[Last updated: 1 January 2025, unless otherwise noted]
7.1 Squeeze-out
The minority shareholders of a listed company in which a controlling shareholder acquires more than 95% of the shares of that company will have withdrawal rights, i.e., the right to sell their shares to the company at market value (or book value in case the shares of the company are not sufficiently traded), within 30 days after the bidder has reached 95% of the shares.
The bylaws of a listed company may authorize that, following a tender offer, if the bidder (together with the persons with whom it acts in concert) holds 95% of the share capital, all other shareholders can be forced to transfer their shares to the bidder at the price offered in the takeover bid, provided that the bidder acquired, via the acceptance of a takeover bid launched for the acquisition of 100% of the shares, at least 15% of the share capital from shareholders that are not related to the bidder.
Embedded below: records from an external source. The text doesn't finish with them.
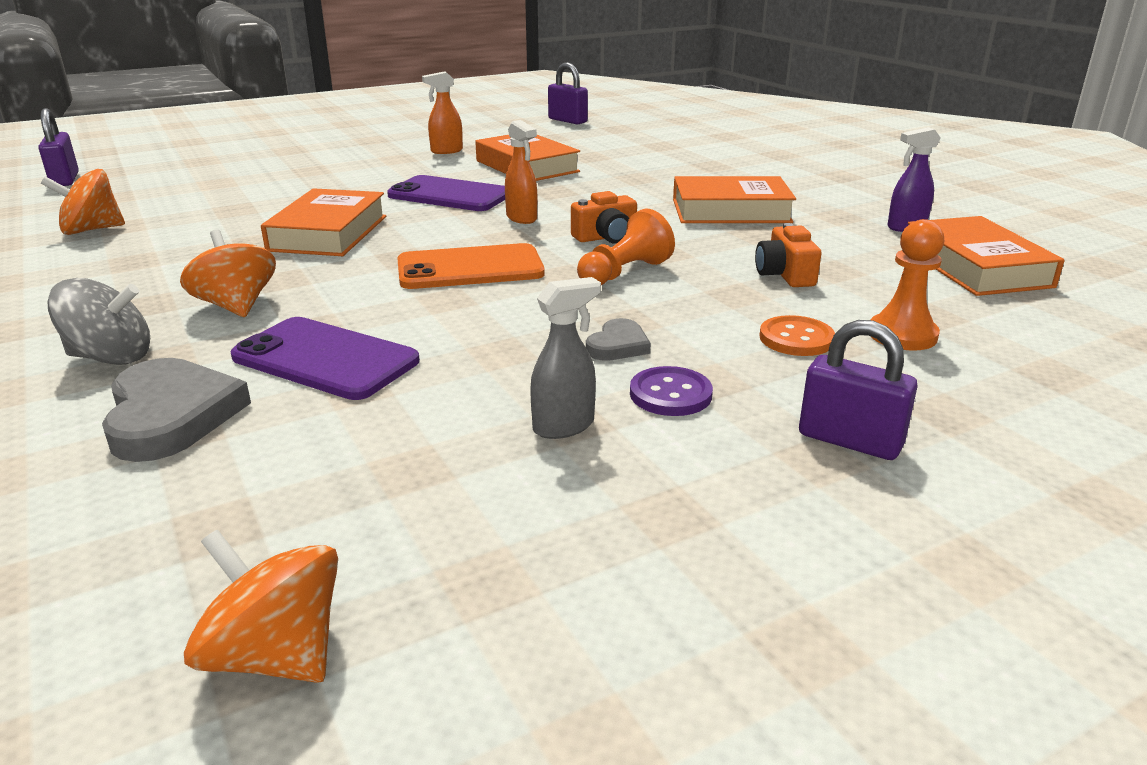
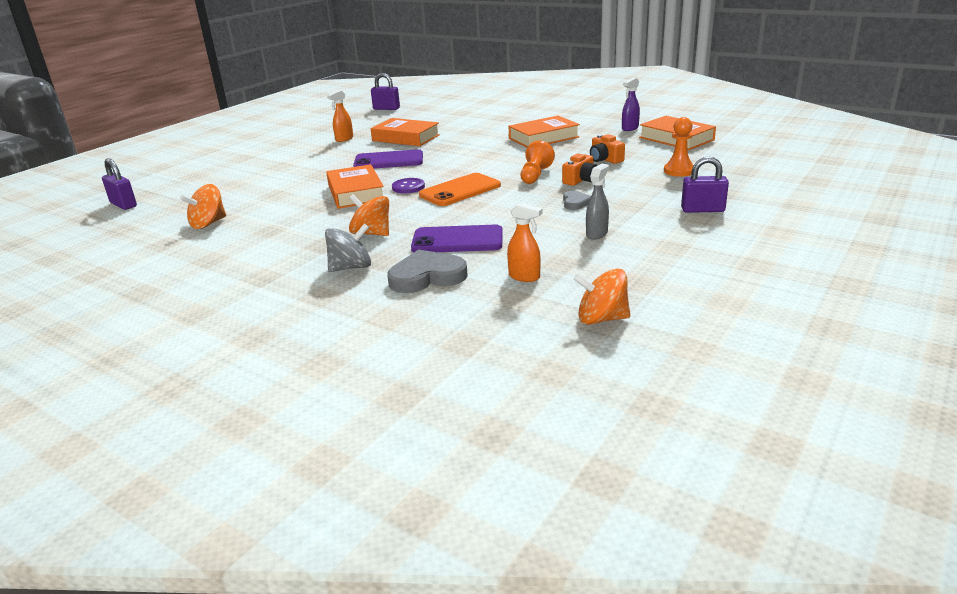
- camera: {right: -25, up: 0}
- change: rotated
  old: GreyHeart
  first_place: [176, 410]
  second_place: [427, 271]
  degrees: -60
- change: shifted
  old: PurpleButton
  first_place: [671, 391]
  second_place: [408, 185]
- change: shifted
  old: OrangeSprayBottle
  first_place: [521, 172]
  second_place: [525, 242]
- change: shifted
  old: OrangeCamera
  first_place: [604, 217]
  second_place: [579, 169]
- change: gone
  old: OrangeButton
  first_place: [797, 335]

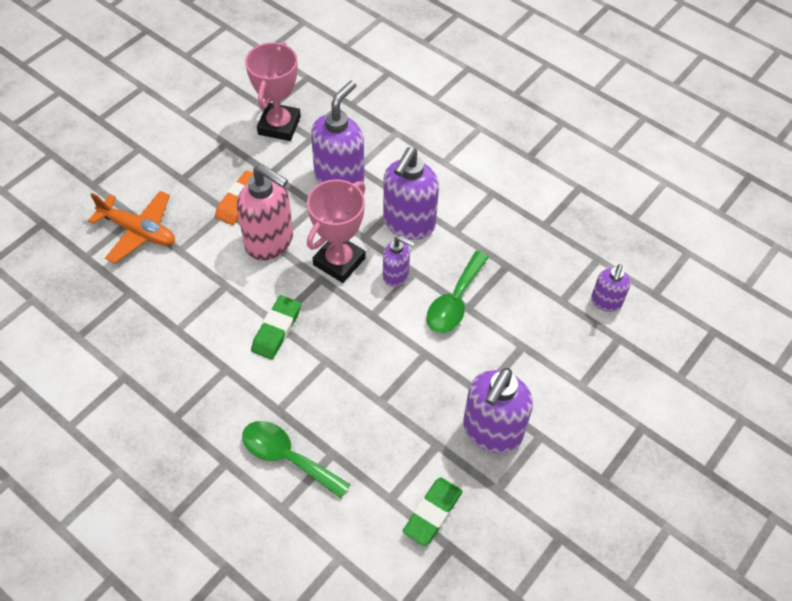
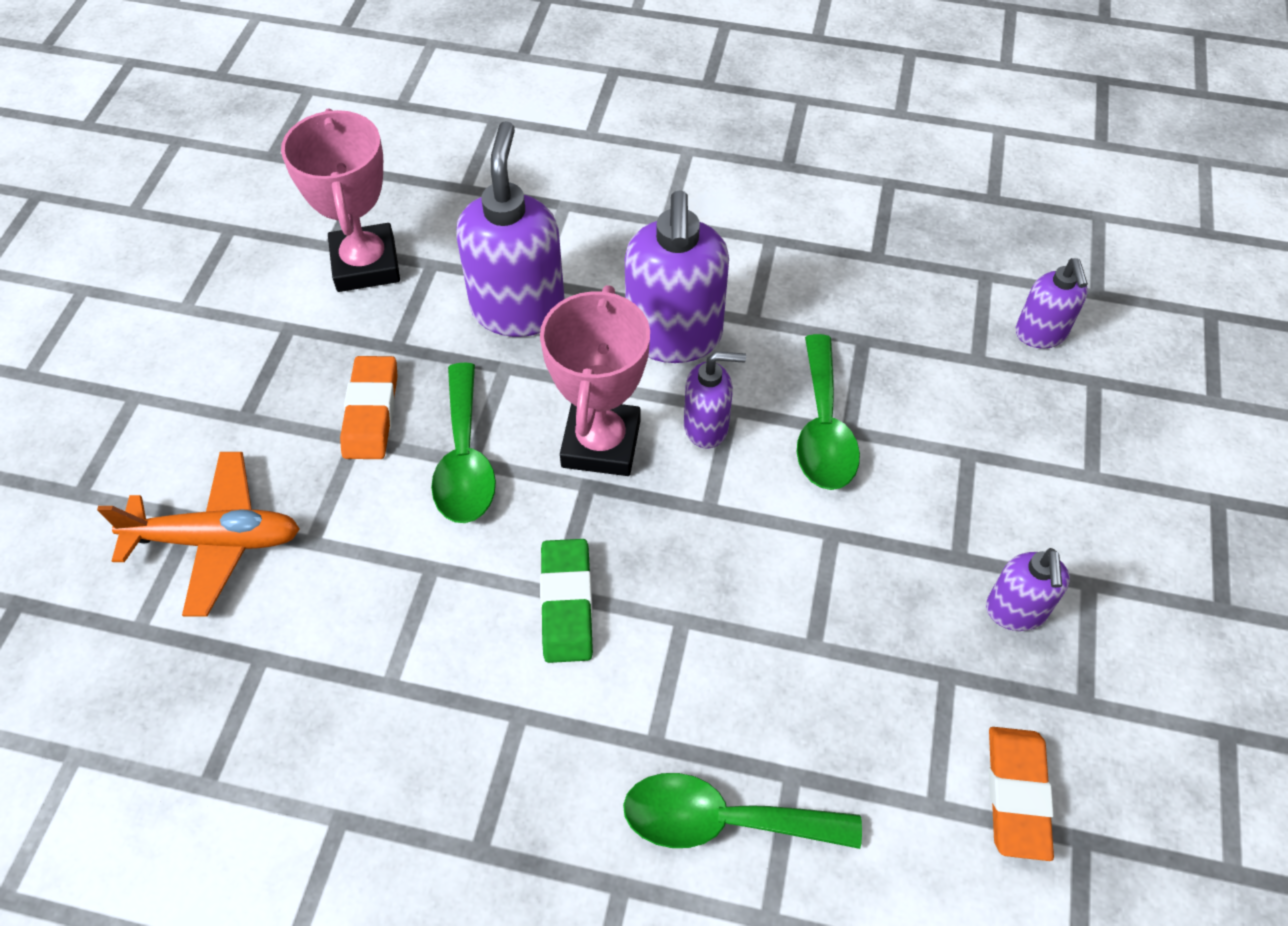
- camera: {right: -25, up: 0}
- change: swapped
  old: PinkSoapDispenser
  new: GreenSpoon
  first_place: [265, 212]
  second_place: [463, 443]
- change: scaled
  old: PurpleSoapDispenser
  first_place: [498, 410]
  second_place: [1028, 589]
  factor: 0.55
- change: repainted
  old: GreenEraser
  new: OrangeEraser
  first_place: [433, 511]
  second_place: [1021, 794]

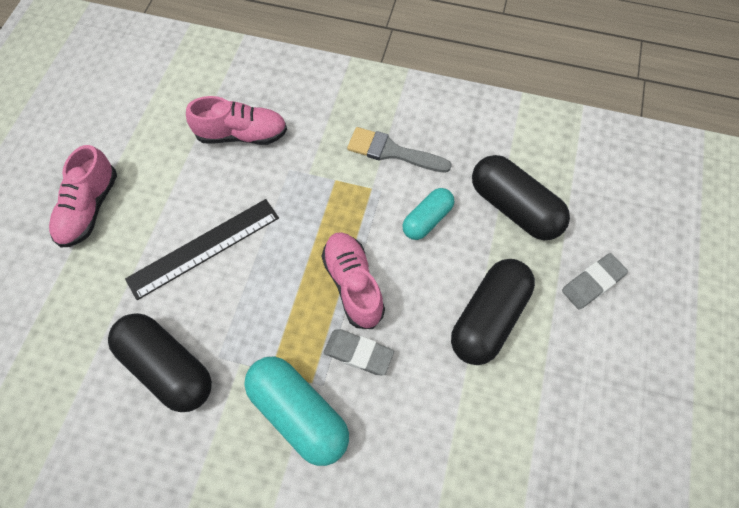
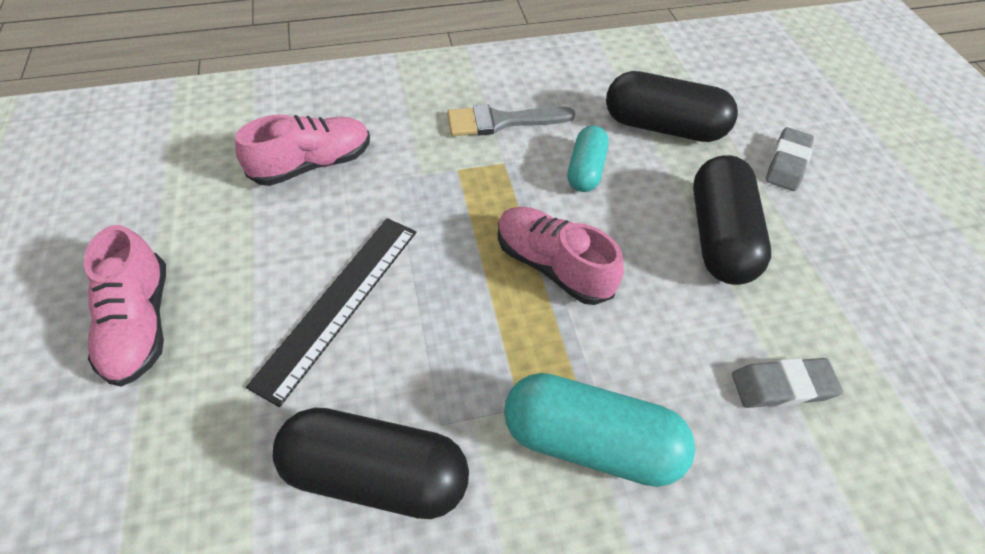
- camera: {right: -30, up: -10}
- change: shifted
  old: GreyEraser
  first_place: [359, 352]
  second_place: [787, 383]

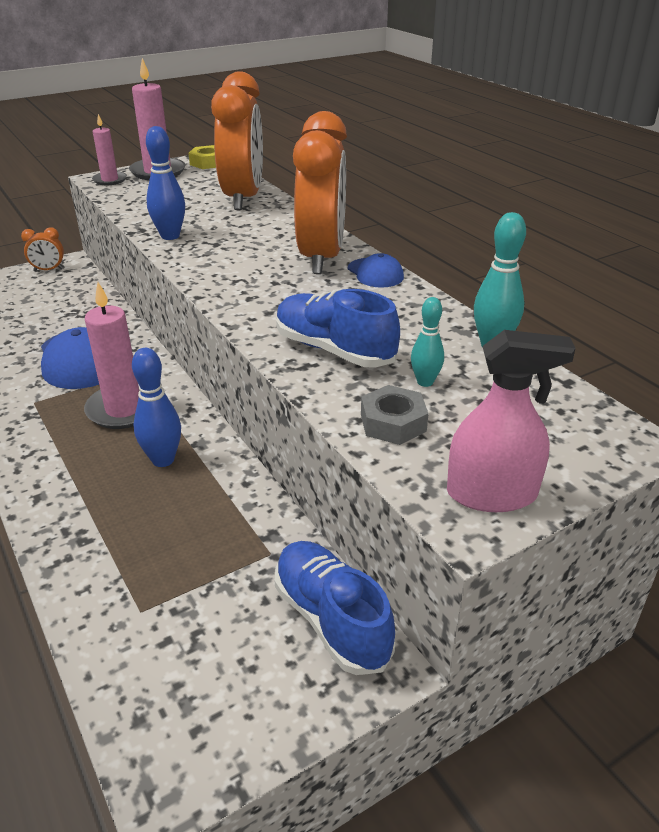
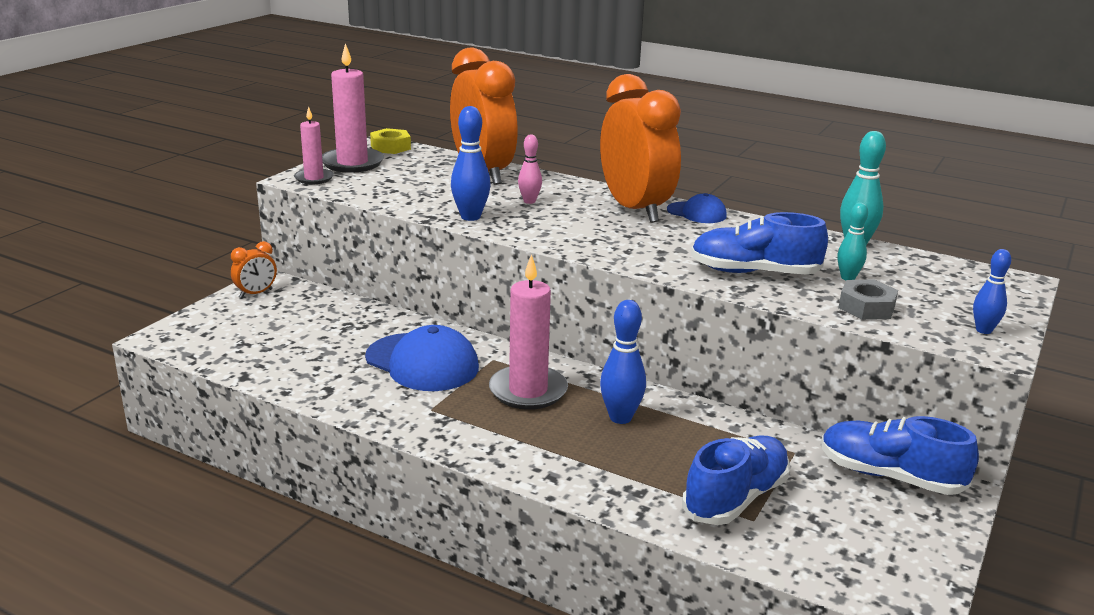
- camera: {right: -30, up: -10}
- change: new
  new: PinkBowlingPin
  second_place: [530, 169]
- change: new
  new: BlueShoe
  second_place: [736, 480]
- change: swapped
  old: PinkSprayBottle
  new: BlueBowlingPin
  first_place: [511, 421]
  second_place: [992, 291]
The price for the shares will be the same as that offered in the tender offer, duly adjusted (for inflation purposes) plus ordinary interest (average interest paid by banks and financial institutions in similar amount operations).
This squeeze-out right may be exercised by the bidder within 15 days after the end of the term to exercise the withdrawal rights referred to above, by means of a certified letter sent to each shareholder and a "highlighted" advertisement in a national newspaper and on the webpage of the target company, if applicable.
The purchase of the shares will be completed 15 days after the exercise of the squeeze-out rights is notified to the shareholders, without the need to sign any document. The target company will register the shares under the controlling shareholder’s name and immediately make the price paid for the shares available to the squeezed-out shareholders.
7.2 Restrictions on acquiring securities after acquiring control
During a period of 12 months after a shareholder has taken control of the target company by any means, such controlling shareholder cannot directly or indirectly acquire any shares of the target company for an amount equal to or higher than 3% of the stock capital of its shares without launching a tender offer. The price per share offered in the tender offer may not be lower than the price paid in the operation that allowed the shareholder to take control of the target company.